It was party time for Singapore Airlines and Airbus yesterday as the plane-maker handed its 10,000th aircraft to a very important customer.
For SIA, the delivery of its sixth A350-900 at Airbus headquarters in Toulouse, France, is significant.
Three years after it axed non-stop flights to the United States amid high oil prices and a weak global economy, SIA will use the new plane to resume the service and try to reclaim some of its lost glory.
From Oct 23, the A350-900 - touted by its maker to be 25 per cent more fuel-efficient than rival aircraft in the same category - will fly non-stop from Singapore to San Francisco, giving travellers who now have to stop in Hong Kong and Seoul another option.
In two years, when the ultra-long-range variant of the A350 arrives, SIA will be able to operate even longer flights - up to 19 hours - to Los Angeles and New York.
SIA needs to get back in the game quickly; its three-year hiatus has already allowed rivals to swoop in.

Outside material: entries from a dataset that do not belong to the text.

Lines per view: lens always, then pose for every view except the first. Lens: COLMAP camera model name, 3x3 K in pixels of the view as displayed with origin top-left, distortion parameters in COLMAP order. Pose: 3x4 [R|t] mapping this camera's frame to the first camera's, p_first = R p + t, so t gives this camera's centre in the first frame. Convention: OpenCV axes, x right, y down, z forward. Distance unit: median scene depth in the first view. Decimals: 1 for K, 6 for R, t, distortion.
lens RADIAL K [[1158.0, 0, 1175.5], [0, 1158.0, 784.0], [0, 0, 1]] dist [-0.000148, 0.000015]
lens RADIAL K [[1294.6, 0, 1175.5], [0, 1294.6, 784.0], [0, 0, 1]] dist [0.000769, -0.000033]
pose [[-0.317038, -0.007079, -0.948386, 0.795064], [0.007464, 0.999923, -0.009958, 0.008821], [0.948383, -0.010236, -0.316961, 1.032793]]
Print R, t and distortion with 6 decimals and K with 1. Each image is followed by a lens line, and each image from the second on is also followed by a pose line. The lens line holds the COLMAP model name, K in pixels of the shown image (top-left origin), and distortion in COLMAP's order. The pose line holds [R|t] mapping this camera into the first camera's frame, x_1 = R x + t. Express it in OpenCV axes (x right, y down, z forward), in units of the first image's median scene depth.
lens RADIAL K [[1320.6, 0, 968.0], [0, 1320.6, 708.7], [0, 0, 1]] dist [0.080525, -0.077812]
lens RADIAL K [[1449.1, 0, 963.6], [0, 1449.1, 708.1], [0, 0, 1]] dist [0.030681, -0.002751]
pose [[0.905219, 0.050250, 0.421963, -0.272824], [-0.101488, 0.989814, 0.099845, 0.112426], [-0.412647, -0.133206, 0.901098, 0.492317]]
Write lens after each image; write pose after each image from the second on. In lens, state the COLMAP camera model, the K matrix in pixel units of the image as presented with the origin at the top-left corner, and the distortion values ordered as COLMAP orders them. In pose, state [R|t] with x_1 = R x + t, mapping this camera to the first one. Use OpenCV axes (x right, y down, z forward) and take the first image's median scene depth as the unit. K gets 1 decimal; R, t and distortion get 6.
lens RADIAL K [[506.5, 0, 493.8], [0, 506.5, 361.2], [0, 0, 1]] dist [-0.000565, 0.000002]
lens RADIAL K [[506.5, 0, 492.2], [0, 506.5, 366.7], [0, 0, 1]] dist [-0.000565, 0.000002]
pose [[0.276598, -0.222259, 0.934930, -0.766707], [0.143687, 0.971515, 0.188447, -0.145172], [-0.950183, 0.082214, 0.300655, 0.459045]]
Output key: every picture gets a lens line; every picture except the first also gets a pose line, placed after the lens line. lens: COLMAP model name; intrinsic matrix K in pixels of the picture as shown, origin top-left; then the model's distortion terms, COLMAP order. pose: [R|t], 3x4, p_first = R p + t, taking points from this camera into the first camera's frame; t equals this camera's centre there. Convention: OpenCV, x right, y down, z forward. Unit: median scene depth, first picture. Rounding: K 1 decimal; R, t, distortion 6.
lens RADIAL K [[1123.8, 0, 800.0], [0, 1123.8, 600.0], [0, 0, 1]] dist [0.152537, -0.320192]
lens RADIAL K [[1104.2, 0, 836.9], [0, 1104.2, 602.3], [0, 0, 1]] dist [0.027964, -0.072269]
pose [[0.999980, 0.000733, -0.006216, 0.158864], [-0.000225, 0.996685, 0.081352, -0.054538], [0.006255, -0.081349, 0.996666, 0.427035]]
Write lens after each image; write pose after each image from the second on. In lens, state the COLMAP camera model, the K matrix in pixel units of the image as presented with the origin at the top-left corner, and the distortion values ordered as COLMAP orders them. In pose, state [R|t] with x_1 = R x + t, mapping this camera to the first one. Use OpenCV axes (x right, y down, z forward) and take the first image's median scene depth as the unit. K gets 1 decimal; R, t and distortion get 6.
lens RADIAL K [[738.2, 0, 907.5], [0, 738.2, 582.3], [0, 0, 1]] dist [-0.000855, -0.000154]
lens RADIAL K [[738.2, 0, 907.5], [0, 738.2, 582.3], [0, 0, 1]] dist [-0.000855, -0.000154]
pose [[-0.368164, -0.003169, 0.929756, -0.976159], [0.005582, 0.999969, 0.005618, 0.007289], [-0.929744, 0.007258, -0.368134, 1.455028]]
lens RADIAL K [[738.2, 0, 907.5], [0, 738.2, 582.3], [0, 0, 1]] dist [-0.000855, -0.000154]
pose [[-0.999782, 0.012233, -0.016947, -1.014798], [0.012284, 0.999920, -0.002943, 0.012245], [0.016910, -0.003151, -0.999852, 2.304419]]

In June, United Airlines launched a non-stop service between San Francisco and Singapore.
Since SIA's pullout, other competitors, including Middle Eastern airlines like Emirates, have added flights to and from Singapore and their home bases; and from there, to the US.
SIA's re-entry into the non-stop Singapore-US market is not without challenges. In Toulouse ahead of the aircraft delivery, the airline's acting senior vice-president of sales and marketing Campbell Wilson said optimistically: "The market is much, much bigger now than when we served it."
He has a point. But the market is also much, much more competitive now and the competition is "extremely fierce", said Centre for Aviation analyst Brendan Sobie. This will put pressure on fares and yields - great for travellers but tough on airlines.
With a more efficient aircraft, SIA has a fighting chance to make the ultra-long-haul flights work. Three years back, it could not.
The aim this time is to stay in the market.